● EXCERPTED RECORDS:
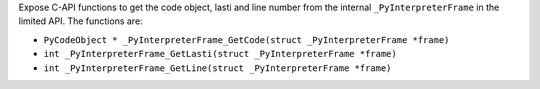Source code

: Expose C-API functions to get the code object, lasti and line number from
the internal ``_PyInterpreterFrame`` in the limited API. The functions are:

* ``PyCodeObject * _PyInterpreterFrame_GetCode(struct _PyInterpreterFrame *frame)``
* ``int _PyInterpreterFrame_GetLasti(struct _PyInterpreterFrame *frame)``
* ``int _PyInterpreterFrame_GetLine(struct _PyInterpreterFrame *frame)``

● WORK INSTRUCTIONS:
Please print everything in the material exactly, apart from the pictures.

● PROBLEM SOLUTION:
Source code

: Expose C-API functions to get the code object, lasti and line number from
the internal ``_PyInterpreterFrame`` in the limited API. The functions are:

* ``PyCodeObject * _PyInterpreterFrame_GetCode(struct _PyInterpreterFrame *frame)``
* ``int _PyInterpreterFrame_GetLasti(struct _PyInterpreterFrame *frame)``
* ``int _PyInterpreterFrame_GetLine(struct _PyInterpreterFrame *frame)``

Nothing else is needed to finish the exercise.